[THE INPUT Boundary: Start]
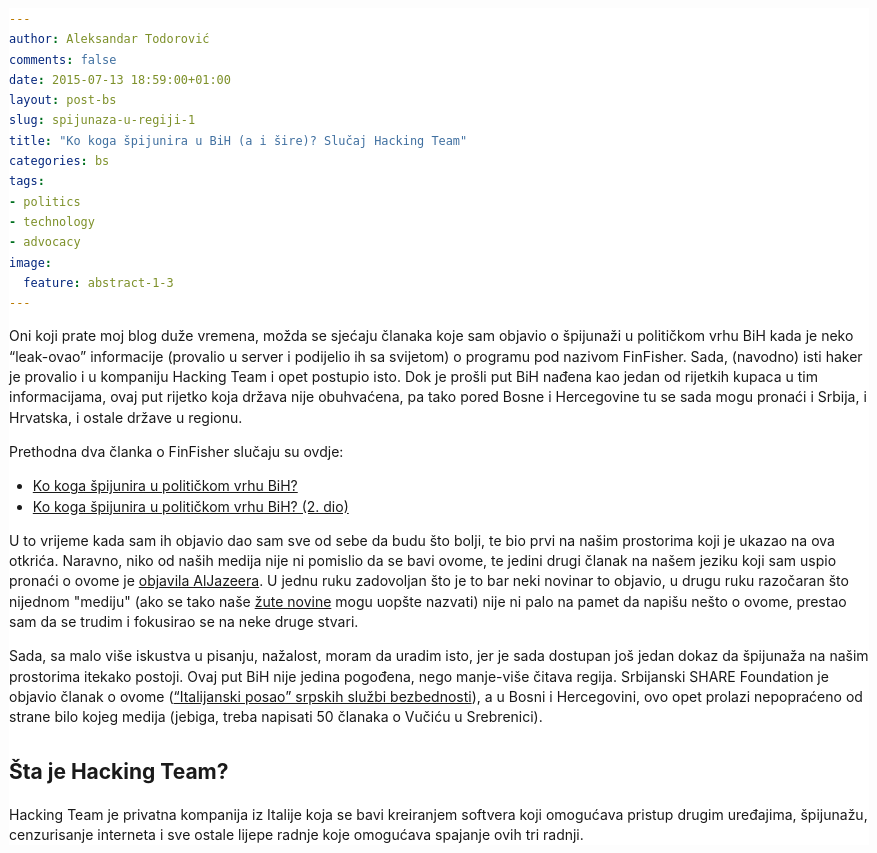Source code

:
 ```yaml
---
author: Aleksandar Todorović
comments: false
date: 2015-07-13 18:59:00+01:00
layout: post-bs
slug: spijunaza-u-regiji-1
title: "Ko koga špijunira u BiH (a i šire)? Slučaj Hacking Team"
categories: bs
tags:
- politics
- technology
- advocacy
image:
  feature: abstract-1-3
---
```


Oni koji prate moj blog duže vremena, možda se sjećaju članaka koje sam objavio o špijunaži u političkom vrhu BiH kada je neko “leak-ovao” informacije (provalio u server i podijelio ih sa svijetom) o programu pod nazivom FinFisher. Sada, (navodno) isti haker je provalio i u kompaniju Hacking Team i opet postupio isto. Dok je prošli put  BiH nađena kao jedan od rijetkih kupaca u tim informacijama, ovaj put rijetko koja država nije obuhvaćena, pa tako pored Bosne i Hercegovine tu se sada mogu pronaći i Srbija, i Hrvatska, i ostale države u regionu.

Prethodna dva članka o FinFisher slučaju su ovdje:

* [Ko koga špijunira u političkom vrhu BiH?](https://r3bl.github.io/bs/ko-koga-spijunira-u-politickom-vrhu-bih/)
* [Ko koga špijunira u političkom vrhu BiH? (2. dio)](https://r3bl.github.io/bs/ko-koga-spijunira-u-politickom-vrhu-bih-2-dio/)

U to vrijeme kada sam ih objavio dao sam sve od sebe da budu što bolji, te bio prvi na našim prostorima koji je ukazao na ova otkrića. Naravno, niko od naših medija nije ni pomislio da se bavi ovome, te jedini drugi članak na našem jeziku koji sam uspio pronaći o ovome je [objavila AlJazeera](http://balkans.aljazeera.net/vijesti/softveri-za-spijuniranje-u-bih). U jednu ruku zadovoljan što je to bar neki novinar to objavio, u drugu ruku razočaran što nijednom "mediju" (ako se tako naše [žute novine](https://sh.wikipedia.org/wiki/%C5%BDuto_novinarstvo) mogu uopšte nazvati) nije ni palo na pamet da napišu nešto o ovome, prestao sam da se trudim i fokusirao se na neke druge stvari.

Sada, sa malo više iskustva u pisanju, nažalost, moram da uradim isto, jer je sada dostupan još jedan dokaz da špijunaža na našim prostorima itekako postoji. Ovaj put BiH nije jedina pogođena, nego manje-više čitava regija. Srbijanski SHARE Foundation je objavio članak o ovome ([“Italijanski posao” srpskih službi bezbednosti](http://www.shareconference.net/sh/defense/italijanski-posao-srpskih-sluzbi-bezbednosti)), a u Bosni i Hercegovini, ovo opet prolazi nepopraćeno od strane bilo kojeg medija (jebiga, treba napisati 50 članaka o Vučiću u Srebrenici).

## Šta je Hacking Team?

Hacking Team je privatna kompanija iz Italije koja se bavi kreiranjem softvera koji omogućava pristup drugim uređajima, špijunažu, cenzurisanje interneta i sve ostale lijepe radnje koje omogućava spajanje ovih tri radnji.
[THE INPUT Boundary: End]
EXERCISE OBJECTIVE — If a line in the entries above has the word "špijunira", copy it.

SOLUTION —
title: "Ko koga špijunira u BiH (a i šire)? Slučaj Hacking Team"
* [Ko koga špijunira u političkom vrhu BiH?](https://r3bl.github.io/bs/ko-koga-spijunira-u-politickom-vrhu-bih/)
* [Ko koga špijunira u političkom vrhu BiH? (2. dio)](https://r3bl.github.io/bs/ko-koga-spijunira-u-politickom-vrhu-bih-2-dio/)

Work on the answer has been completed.